Located a five minute walk from Checkpoint Charlie in a particularly nondescript part of Berlin, my first impressions of Nobelhart and Schmutzig were not so positive. The windows obscured by net curtains a little reminiscent of the Sanderson Hotel in London and displaying odd sculptures of human body parts, you wonder what it is. Is this an exclusive boutique clothes store? Or some kind of seedy video shop? You have to ring a bell to be let in, which adds to the mystique, but you are soon greeted by your host for the evening, Billy Wagner – a sommelier by trade (one of Germany’s finest) who co-owns this progressive restaurant with Swiss chef Micha Schäfer. Even stranger, red-headed Billy said he was “expecting” me and knew exactly who I was. I welcome friendly service but not when it starts to border on fawning over-familiarity before you’ve even met. It’s just a tad creepy. I was soon disabused of any notions of creepiness though as I found all the serving staff and indeed fellow diners very convivial. It was also pleasing to see Billy handling all aspects of service from welcoming you across the threshold to polishing glasses at the end of the evening – you wouldn’t see G-Ram or Jason Atherton rolling up their sleeves like that.
The central kitchen and dining counter is now an ubiquitous feature in modern restaurant design, from Geist in Copenhagen to newly-opened Cornerstone in Hackney, and usually I dread these things but I had nothing to fear here: the ring-side seats are comfortable with both foot and lumbar support. Although my faculties were already dulled somewhat from the Kaiser Cup at the Adlon, I could make out the dimly-lit kitchen clearly and dived in with Billy’s suggested gin as an aperitif: the Eversbusch, served from its own unattractive terracotta bottle and flavoured with very intense juniper. At 46% ABV it doesn’t take any prisoners.
Some courses wouldn’t satisfy a wasp’s metabolism… But each morsel is fabulous and well thought-through
Nobelhart has been described as the “Noma of Berlin” for some time. Their raison d’être is the sourcing of local ingredients and using traditional techniques from pickling to curing. Sometimes there are just raw ingredients unsullied by silly sauces or pretension. And nothing too weird either.
First up on the 10 course extravaganza came a rhubarb drink (with paper straw) and herbs to eat by hand. Yes, by hand. Düpow asparagus with elderflower, sensitively cooked with just a suggestion of seasoning, allowed the natural flavours to shine – and truly local too as this asparagus is from north-west Berlin. Then, a single slither of baked celeriac with “black currant wood” confused me somewhat, but it tasted delicious.
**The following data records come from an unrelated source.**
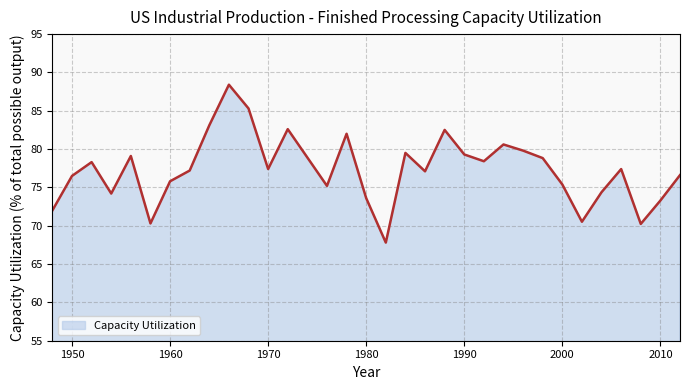

What is the greatest value displayed?

88.4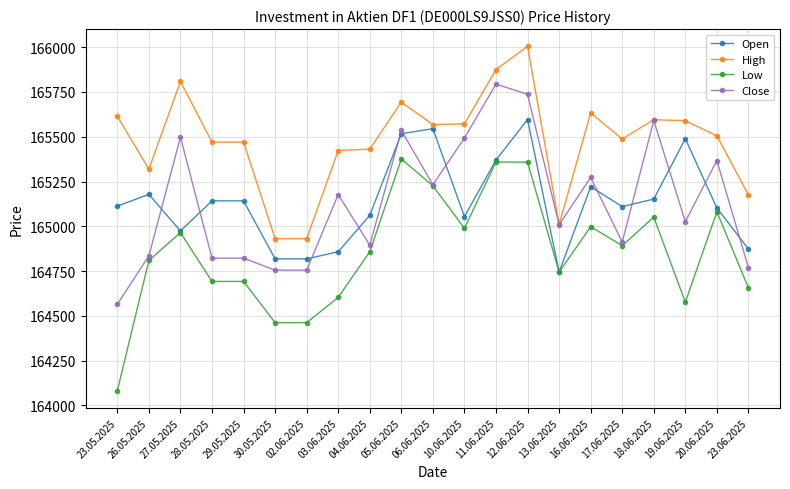

What is the sum of all Open values?

3467877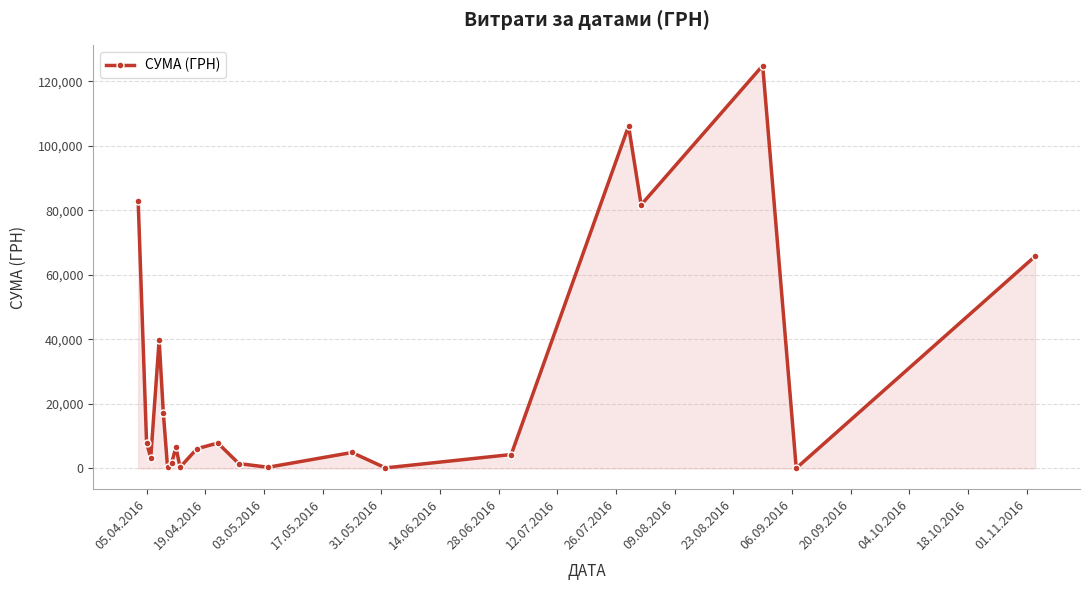

How many points are higher than both their immediate neighbors (excluding endpoints)?

6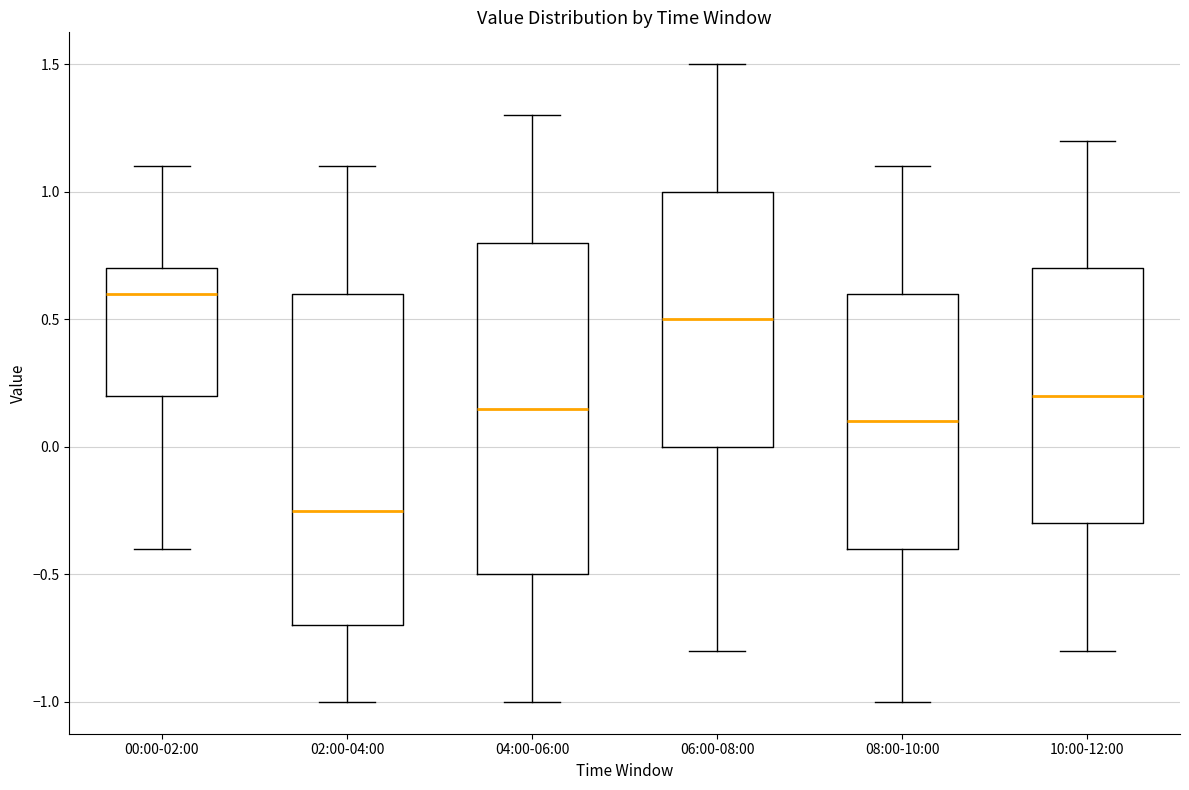

Reading left to right, read every box against the y-axis: the position of its median line, the range the box covers, and the ends of its whiskers. The values are not printed on the chart, so give them approximately, as read against the axis.

00:00-02:00: median 0.60, box 0.20 to 0.70, whiskers -0.40 to 1.10
02:00-04:00: median -0.25, box -0.70 to 0.60, whiskers -1.00 to 1.10
04:00-06:00: median 0.15, box -0.50 to 0.80, whiskers -1.00 to 1.30
06:00-08:00: median 0.50, box 0.00 to 1.00, whiskers -0.80 to 1.50
08:00-10:00: median 0.10, box -0.40 to 0.60, whiskers -1.00 to 1.10
10:00-12:00: median 0.20, box -0.30 to 0.70, whiskers -0.80 to 1.20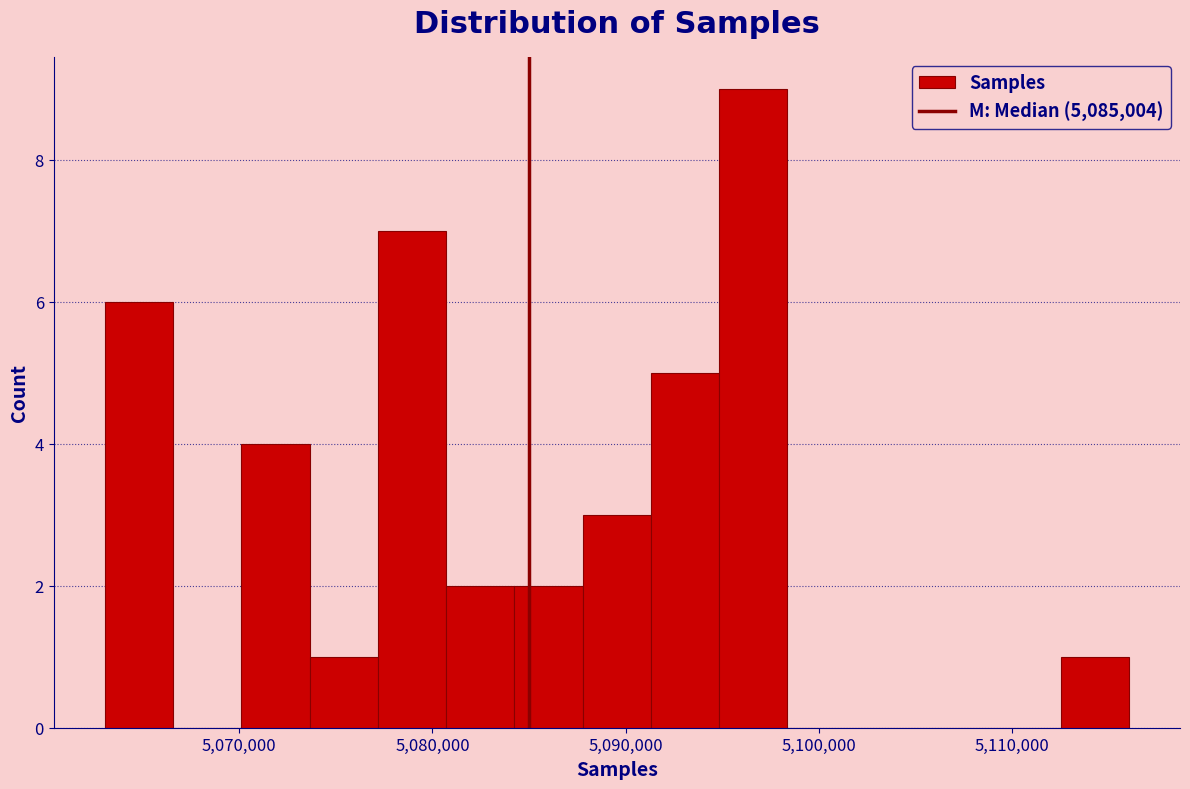

Read against the x-axis, roughly where is the centre of the tallest bar?

5097000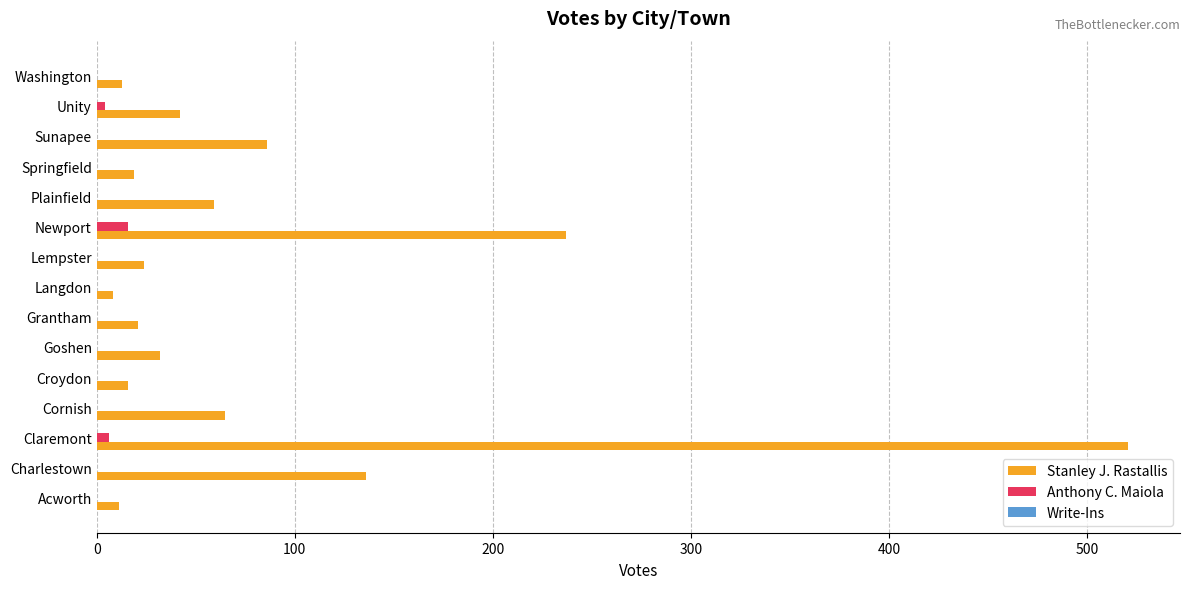

The Stanley J. Rastallis series shows 59 at Sunapee. True or false?

False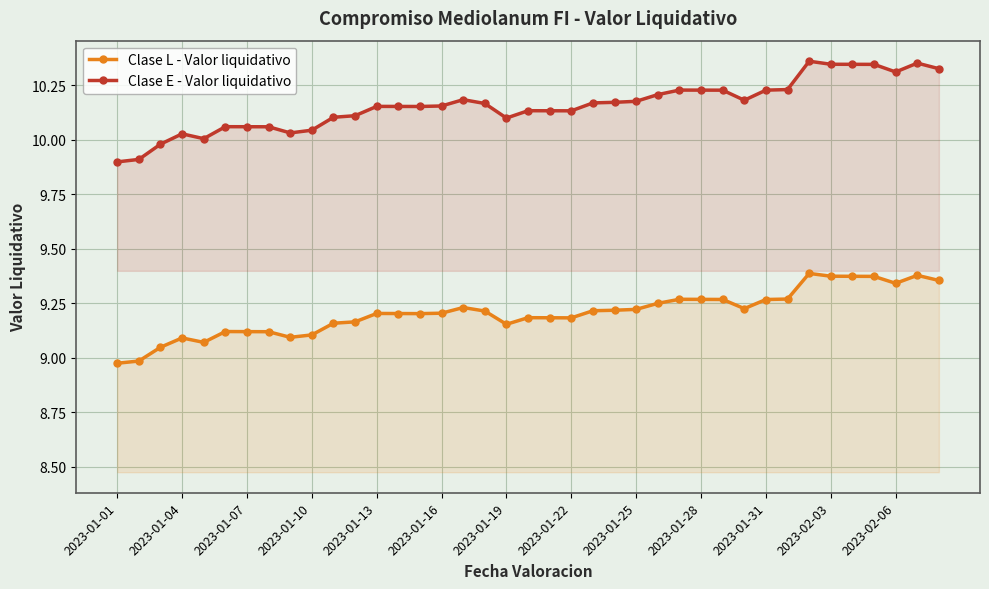

What is the difference between the maximum and minimum values in the Clase E - Valor liquidativo series?

0.5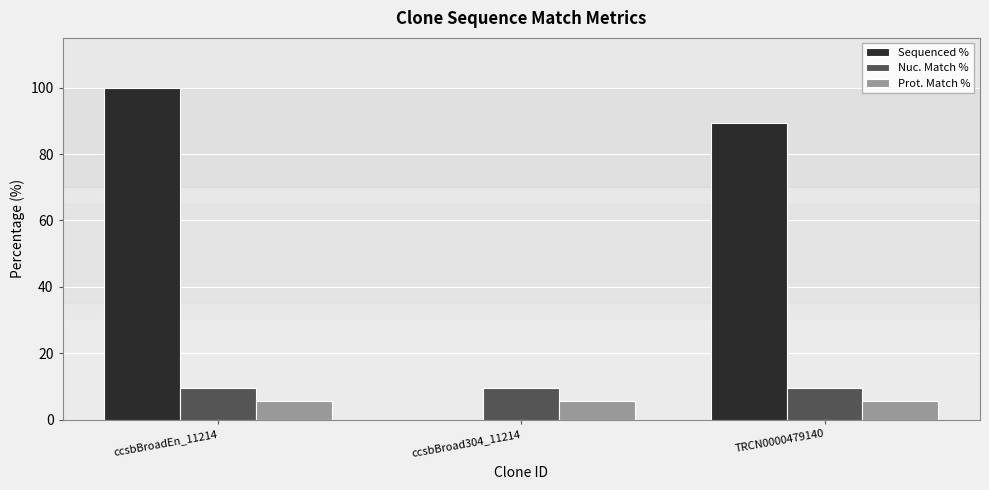

How many data points does each series have?

3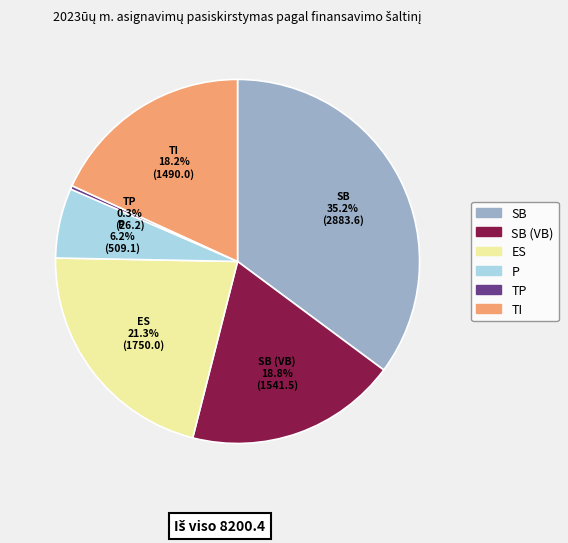

Is there any slice that represents more than half of the pie?

No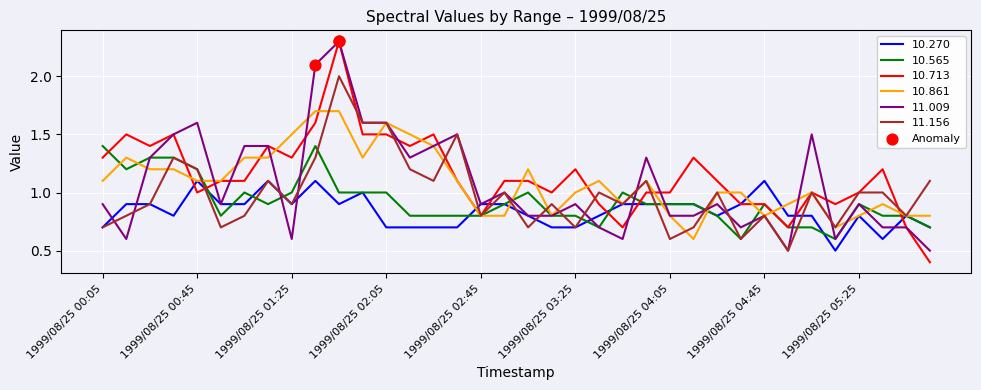

Which series has the widest spread of values?

10.713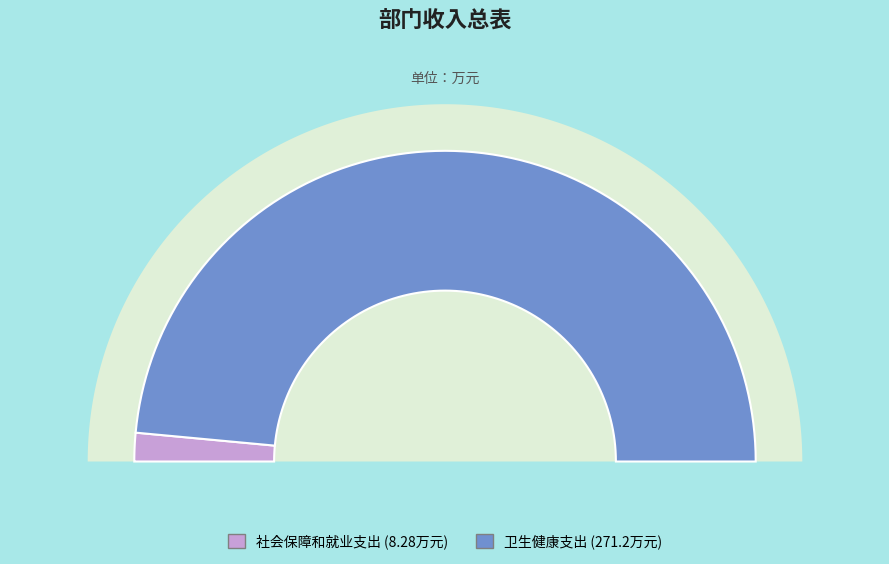

What percentage is NOT represented by 社会保障和就业支出?

97.0%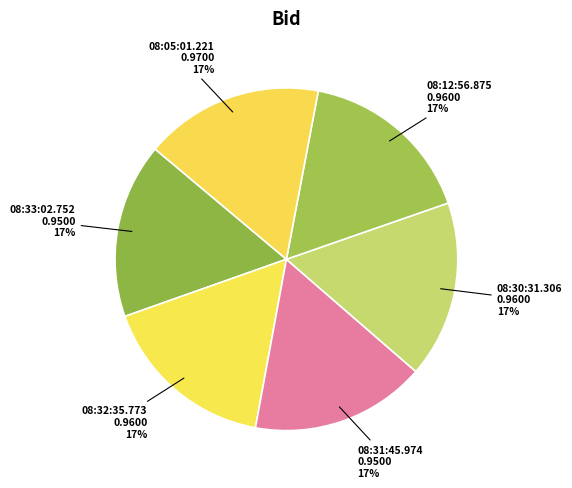

To the nearest percent, what is the average slice percentage?

17%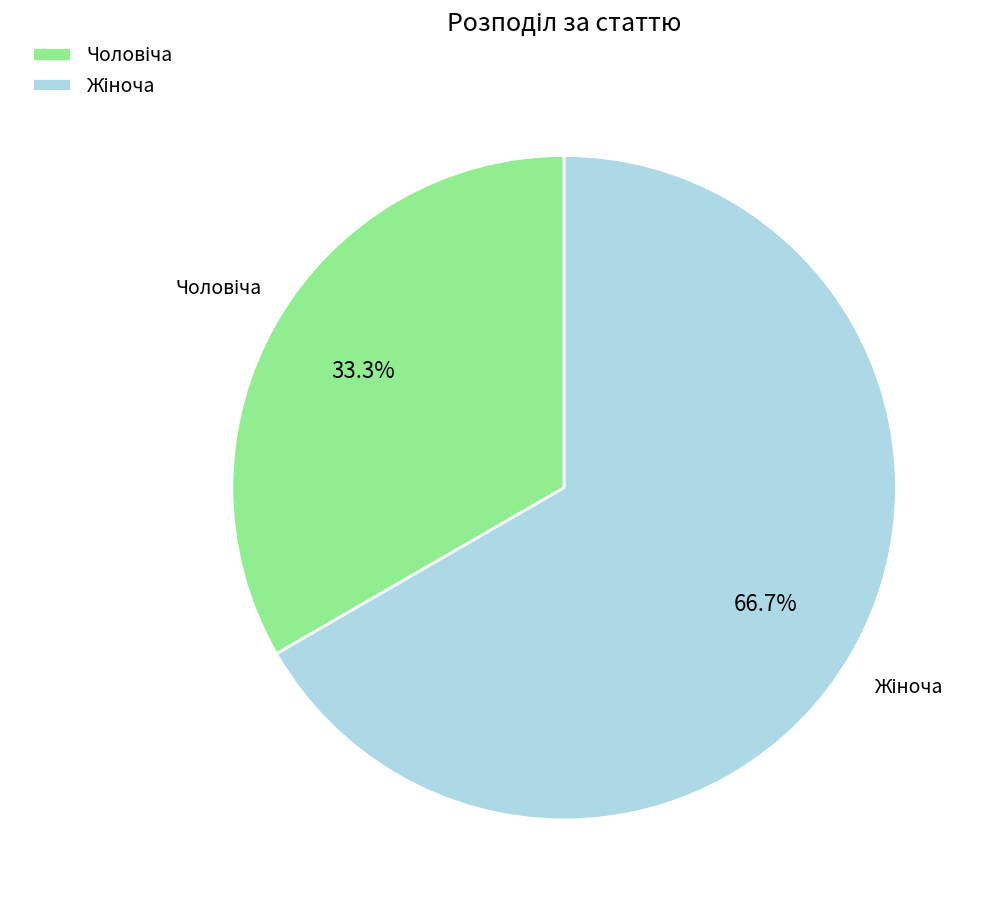

Is there any slice that represents more than half of the pie?

Yes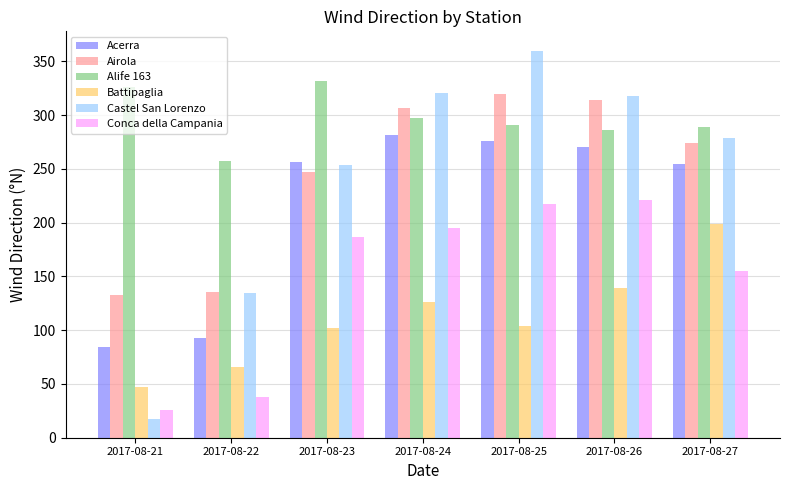

Which category has the highest value across all series?

2017-08-25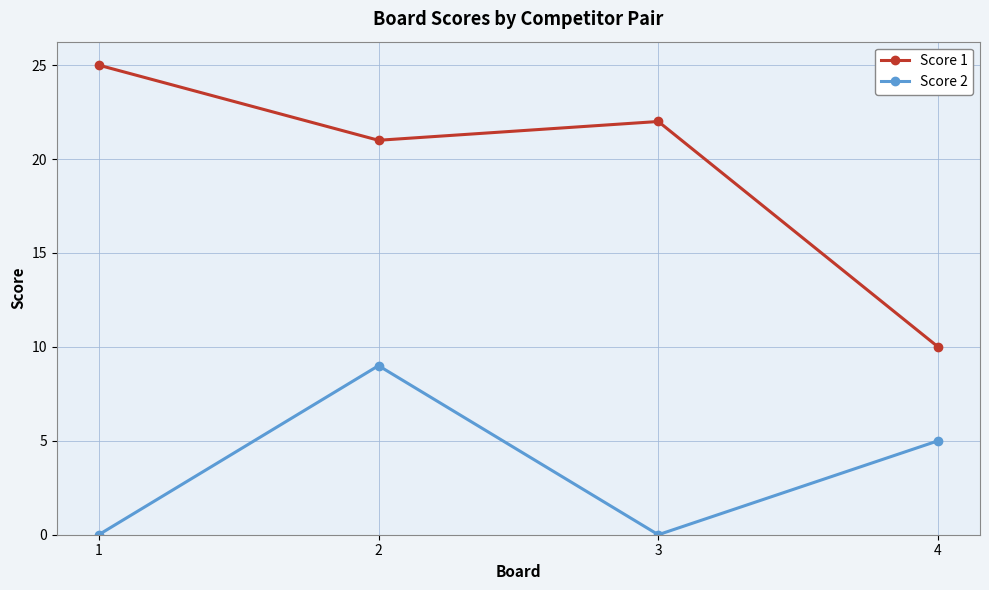

Which series has the widest spread of values?

Score 1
At some point, maybe the fifth course, I was presented with venison which came paired with Riesling. I was turning in my own grave: hearty red meat with a slightly sweet white wine? I looked Billy in the eye and asked him if he was mad. He just said “trust me.” With the accompanying kohlrabi and heat of the horseradish, it all made sense.
The portions are minimalist, and that’s putting it kindly. Some courses wouldn’t satisfy a wasp’s metabolism (and nota bene the base price is 95 Euros before anything else is added). But each morsel is fabulous and well thought-through.
I wasn’t consistently wowed by the restaurant’s wizardry – a couple of dishes just seemed liked fillers, but it’s rare for even your favourite band to deliver a full album of 12 corkers isn’t it?
As with Gastrologik, the wine pairing ends up being expensive, and some of the pairings aren’t even wine (in fact, only 50% of the pairings were, the rest were beers or other oddities). Billy Wagner is clearly having fun even if it’s at the expense of you mixing grape with grain. There is a tome of a wine list too, if you want to go off piste, but generally the pairings are very well-matched.
Sadly, their coffee policy irritated me. Espresso isn’t possible, only filter coffee. OK, so espresso is more of a Franco-Italian thing, and it’s better than not having coffee at all (unlike Primeur), but spare me the highfalutin lecture about why filter coffee is somehow superior. Sometimes you just want a shot to round off the meal, not a bucket of watered down coffee (no matter how good the beans are). The coffee was prepared by a sous chef with a little electronic weighing machine – a complete affectation because the coffee portions were already pre-weighed in little pots (nothing gets past my eagle eyes).
Nobelhart is still relatively young on the Berlin dining scene but it clearly has international ambitions which I am sure it will achieve. My meal there would’ve been perfect were it not for the supercilious attitude over the coffee and nearly being bankrupted. Nevertheless, I was impressed – even more so by their old school record player working through David Bowie’s back catalogue.